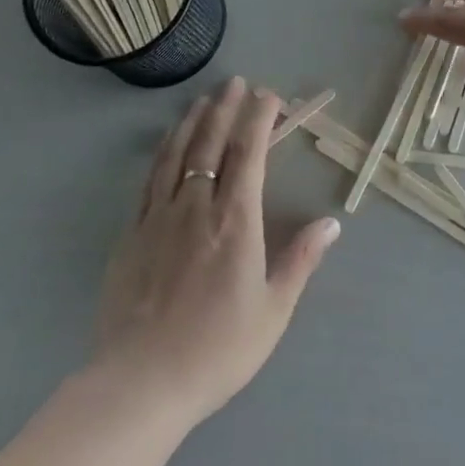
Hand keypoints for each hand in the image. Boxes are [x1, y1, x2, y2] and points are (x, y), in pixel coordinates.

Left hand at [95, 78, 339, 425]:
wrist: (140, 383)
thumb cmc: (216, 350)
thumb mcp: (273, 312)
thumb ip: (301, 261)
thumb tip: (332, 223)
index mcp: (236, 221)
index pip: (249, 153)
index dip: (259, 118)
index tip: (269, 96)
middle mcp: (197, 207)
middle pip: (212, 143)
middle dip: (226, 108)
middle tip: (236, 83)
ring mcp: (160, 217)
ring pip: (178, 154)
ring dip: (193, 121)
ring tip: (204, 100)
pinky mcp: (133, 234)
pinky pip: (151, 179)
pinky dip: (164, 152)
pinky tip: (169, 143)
...
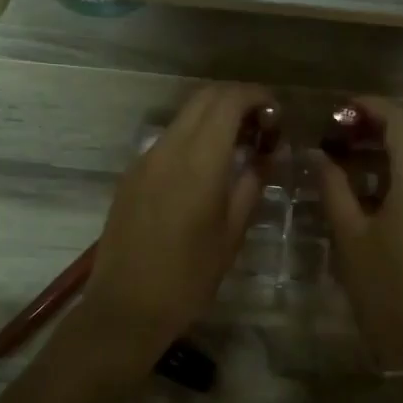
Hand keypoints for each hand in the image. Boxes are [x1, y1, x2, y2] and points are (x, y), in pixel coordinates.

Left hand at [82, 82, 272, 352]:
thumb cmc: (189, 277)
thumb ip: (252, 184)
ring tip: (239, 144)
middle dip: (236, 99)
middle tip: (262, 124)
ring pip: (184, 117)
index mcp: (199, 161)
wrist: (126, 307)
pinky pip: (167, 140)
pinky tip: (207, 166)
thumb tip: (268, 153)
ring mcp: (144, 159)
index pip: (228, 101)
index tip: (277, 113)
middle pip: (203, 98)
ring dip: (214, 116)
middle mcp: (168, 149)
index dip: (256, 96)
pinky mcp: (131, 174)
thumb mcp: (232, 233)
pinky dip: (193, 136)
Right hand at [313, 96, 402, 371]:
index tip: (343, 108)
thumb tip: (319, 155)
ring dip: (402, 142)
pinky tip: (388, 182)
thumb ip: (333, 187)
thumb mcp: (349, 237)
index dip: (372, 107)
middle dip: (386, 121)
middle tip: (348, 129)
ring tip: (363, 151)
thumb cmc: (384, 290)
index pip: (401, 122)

→ **ASSIGNMENT**: Above are the entries. Output exactly the lines beginning with the line that has "index pip: (249, 153)" and ending with the line that has "ring tip: (204, 100)".

→ **TASK RESULT**:
index pip: (249, 153)
index dip: (259, 118)
index tip: (269, 96)
middle mcp: (197, 207)
middle pip: (212, 143)
middle dip: (226, 108)
middle tip: (236, 83)
ring mcp: (160, 217)
ring pip: (178, 154)
ring dip: (193, 121)
ring tip: (204, 100)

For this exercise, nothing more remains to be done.